### BRIEF
Retype the whole listing exactly.

────────

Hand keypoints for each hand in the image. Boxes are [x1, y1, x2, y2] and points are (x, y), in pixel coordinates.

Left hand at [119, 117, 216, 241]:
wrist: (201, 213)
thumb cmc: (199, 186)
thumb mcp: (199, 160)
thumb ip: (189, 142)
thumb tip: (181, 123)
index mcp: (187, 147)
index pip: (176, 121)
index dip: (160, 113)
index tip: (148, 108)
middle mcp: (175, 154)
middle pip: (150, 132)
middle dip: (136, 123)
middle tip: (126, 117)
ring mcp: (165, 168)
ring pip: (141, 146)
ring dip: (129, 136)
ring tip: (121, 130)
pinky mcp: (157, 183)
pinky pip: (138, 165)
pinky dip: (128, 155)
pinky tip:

────────

### SOLVED EXERCISE
Hand keypoints for each hand in the image. Boxes are [x1, y1, x2, y2] and points are (x, y), in pixel coordinates.

Left hand at [119, 117, 216, 241]:
wrist: (201, 213)
thumb cmc: (199, 186)
thumb mcp: (199, 160)
thumb ip: (189, 142)
thumb tip: (181, 123)
index mcp: (187, 147)
index pip: (176, 121)
index dip: (160, 113)
index tip: (148, 108)
middle mcp: (175, 154)
middle pip: (150, 132)
middle dip: (136, 123)
middle tip: (126, 117)
ring mcp: (165, 168)
ring pip: (141, 146)
ring dip: (129, 136)
ring tip: (121, 130)
pinky mcp: (157, 183)
pinky pip: (138, 165)
pinky dip: (128, 155)
pinky tip:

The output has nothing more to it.